Extrait:
——

Comme lors de sa précédente édition, le Festival Érard version 2023 a séduit.

  • L’idée est excellente,
  • le plateau remarquable,
  • la set-list passionnante,
  • l’endroit original et signifiant au vu du projet.

Même si l’entrée n’est pas donnée, surtout si l’on se retrouve au fond de la salle où l’acoustique n’est pas formidable (un prix par “catégorie” pourrait être envisagé), chacun de ses cinq concerts était pensé, intelligent, accessible, varié et d’une admirable tenue musicale. C’est aussi l’occasion d’entendre

  • des raretés chambristes comme des standards du répertoire,
  • des découvertes et des transcriptions,
  • des trouvailles comme des golden hits,
  • des arrangements parfois singuliers piquant l’intérêt,
  • des interprètes chevronnés côtoyant élèves et grands étudiants

et du CNSM et du CRR où enseigne Jérôme Granjon, l’un des grands manitous du projet. Après le concert inaugural, nous avons pu assister au concert conclusif, intitulé “Le lever du jour” du nom d’un extrait de “Daphnis et Chloé” transcrit par Emmanuel Pélaprat et symboliquement placé à la fin de la prestation pour, suppose-t-on, rappeler que les interprètes travaillent déjà à l’édition 2024 de la chose.

——

Consigne A: Condensez en une seule phrase le début de l'extrait sur le Festival Érard, de « Comme lors de sa précédente édition » jusqu'à la fin de la liste qui suit, sans perdre ses informations principales.
Les relevés n'ont aucun lien avec l'extrait sur le Festival Érard.

——

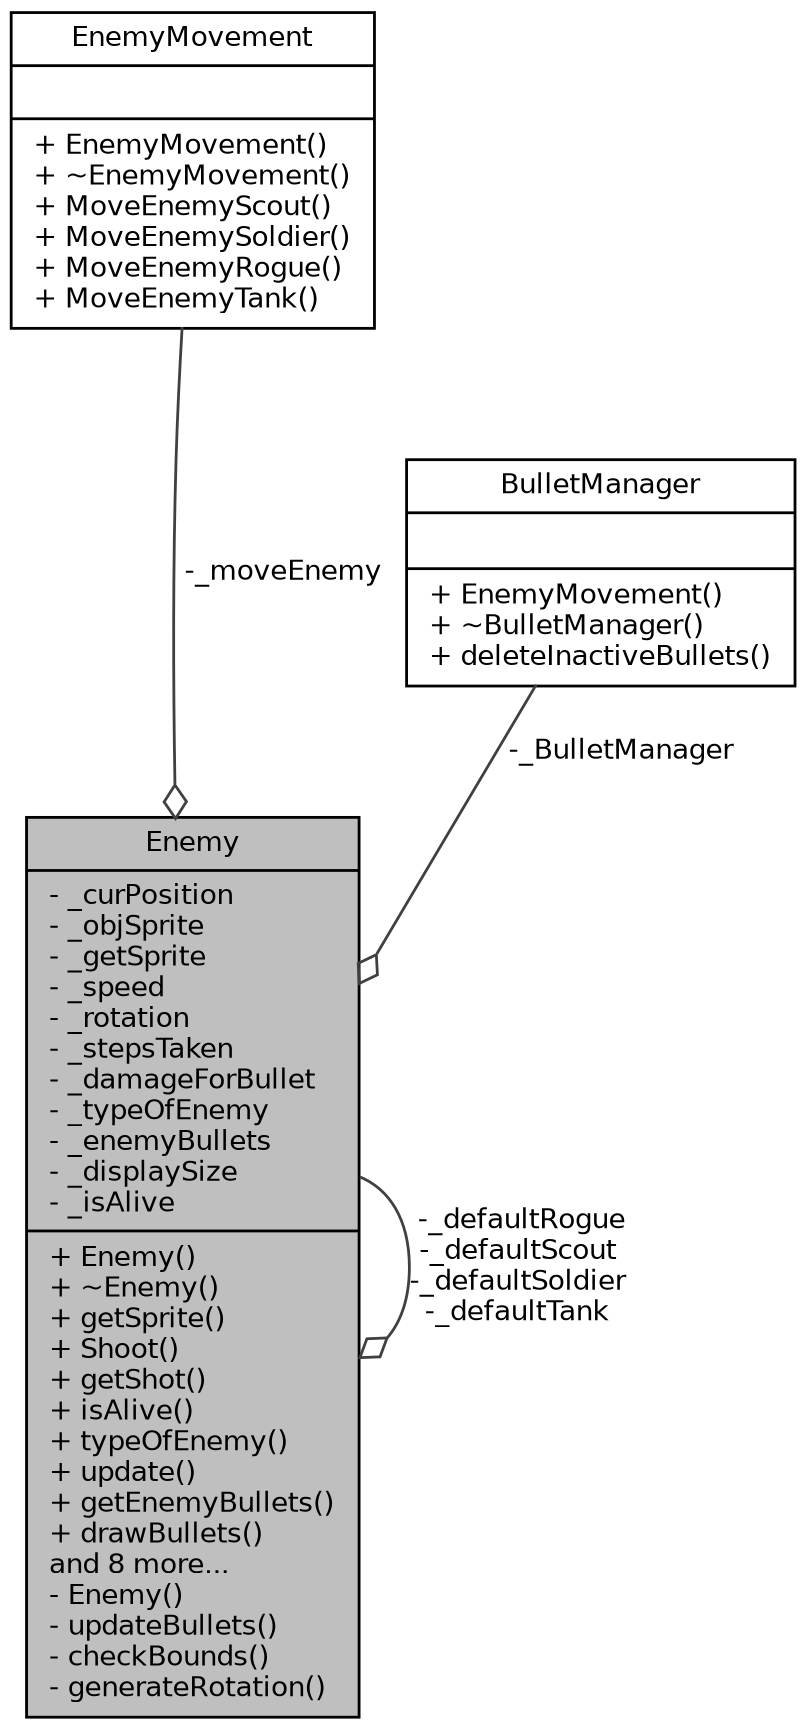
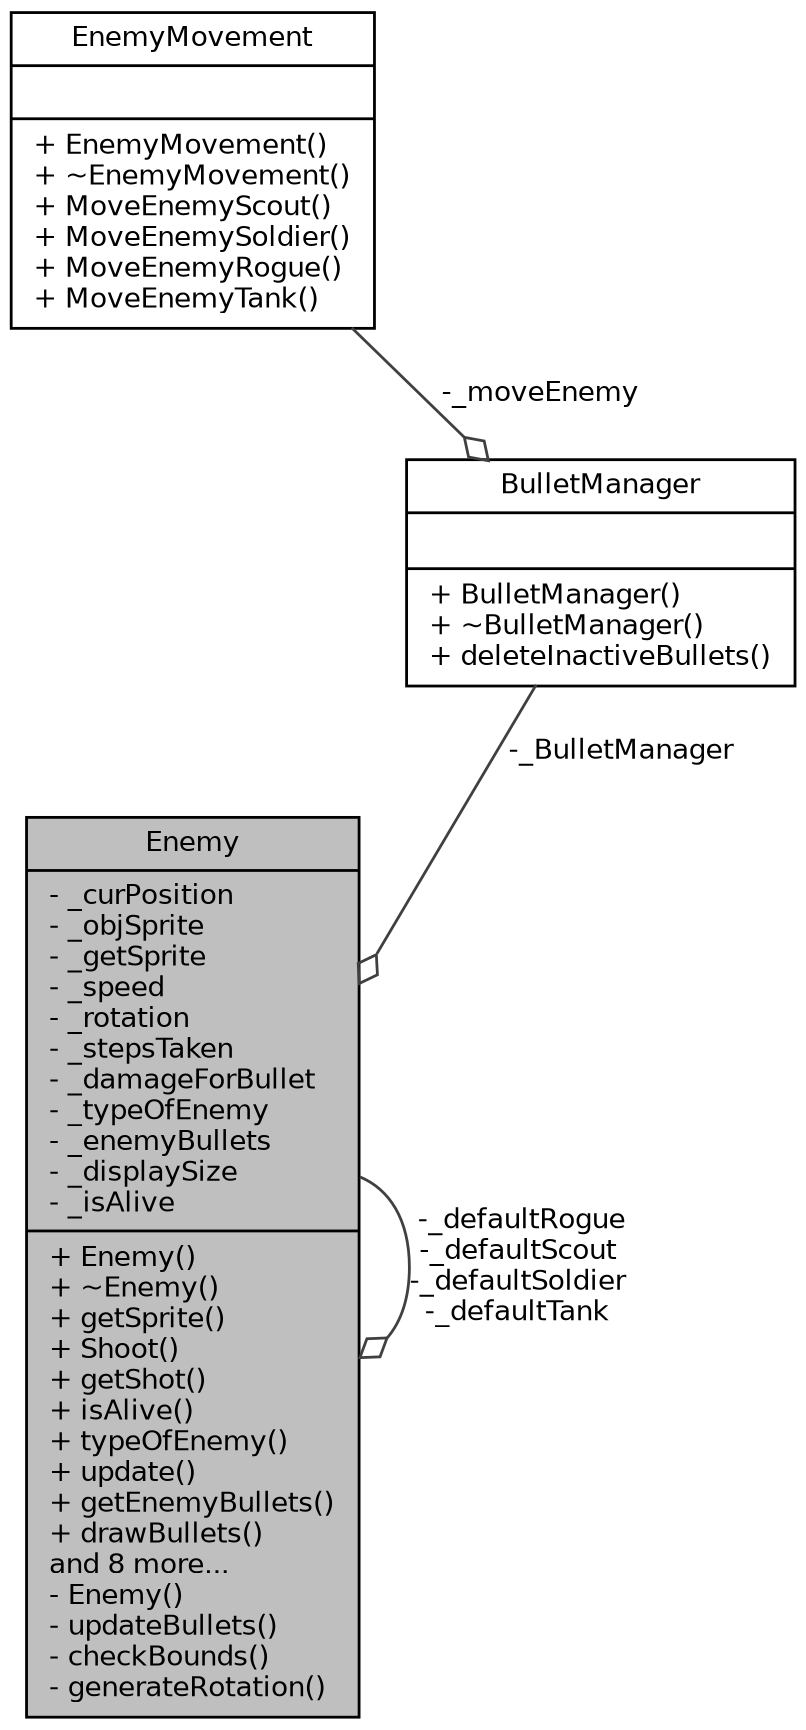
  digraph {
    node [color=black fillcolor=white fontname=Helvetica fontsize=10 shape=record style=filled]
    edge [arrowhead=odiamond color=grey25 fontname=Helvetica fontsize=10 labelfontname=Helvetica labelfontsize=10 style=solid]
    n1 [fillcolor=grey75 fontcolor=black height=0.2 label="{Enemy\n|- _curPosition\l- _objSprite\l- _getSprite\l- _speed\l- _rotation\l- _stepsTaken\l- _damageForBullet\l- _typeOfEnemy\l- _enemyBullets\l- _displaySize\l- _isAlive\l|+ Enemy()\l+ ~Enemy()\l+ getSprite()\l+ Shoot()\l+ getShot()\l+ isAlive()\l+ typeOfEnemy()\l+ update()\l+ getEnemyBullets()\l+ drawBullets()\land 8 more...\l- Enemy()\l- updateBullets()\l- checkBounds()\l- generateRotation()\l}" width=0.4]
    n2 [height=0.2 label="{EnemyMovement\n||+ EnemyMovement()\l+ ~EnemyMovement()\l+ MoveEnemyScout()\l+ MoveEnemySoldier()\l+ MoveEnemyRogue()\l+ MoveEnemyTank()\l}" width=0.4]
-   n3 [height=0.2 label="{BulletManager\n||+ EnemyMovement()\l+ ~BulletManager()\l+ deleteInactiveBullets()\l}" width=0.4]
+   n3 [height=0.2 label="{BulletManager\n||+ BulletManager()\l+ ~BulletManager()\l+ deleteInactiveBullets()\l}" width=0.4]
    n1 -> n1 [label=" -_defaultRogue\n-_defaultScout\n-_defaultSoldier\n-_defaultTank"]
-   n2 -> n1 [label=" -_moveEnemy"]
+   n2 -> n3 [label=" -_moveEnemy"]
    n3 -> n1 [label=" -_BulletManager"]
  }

——

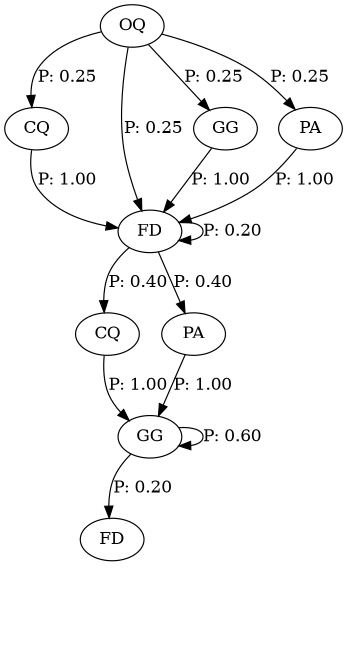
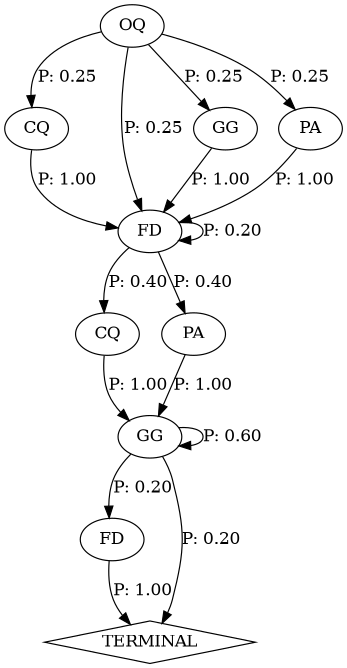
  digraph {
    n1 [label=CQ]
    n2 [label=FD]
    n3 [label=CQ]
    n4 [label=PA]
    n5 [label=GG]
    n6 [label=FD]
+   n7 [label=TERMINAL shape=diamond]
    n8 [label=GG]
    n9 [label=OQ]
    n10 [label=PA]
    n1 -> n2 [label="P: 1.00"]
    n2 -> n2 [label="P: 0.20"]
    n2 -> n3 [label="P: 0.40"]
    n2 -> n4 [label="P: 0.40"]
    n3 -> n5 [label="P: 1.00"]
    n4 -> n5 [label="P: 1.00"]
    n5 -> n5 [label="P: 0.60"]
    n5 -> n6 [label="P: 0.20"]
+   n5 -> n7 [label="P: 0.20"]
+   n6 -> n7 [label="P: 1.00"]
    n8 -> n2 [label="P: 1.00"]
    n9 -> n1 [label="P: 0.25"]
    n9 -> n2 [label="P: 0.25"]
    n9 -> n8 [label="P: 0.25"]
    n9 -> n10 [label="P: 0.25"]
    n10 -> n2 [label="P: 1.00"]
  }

——

Consigne B: Affichez toutes les lignes des relevés qui contiennent la chaîne « fontsize ».

Réponse à l'exercice A: Comme l'édition précédente, le Festival Érard 2023 a séduit grâce à une excellente idée, un plateau remarquable, une set-list passionnante et un lieu original, qui a du sens au vu du projet.

Réponse à l'exercice B:
    node [color=black fillcolor=white fontname=Helvetica fontsize=10 shape=record style=filled]
    edge [arrowhead=odiamond color=grey25 fontname=Helvetica fontsize=10 labelfontname=Helvetica labelfontsize=10 style=solid]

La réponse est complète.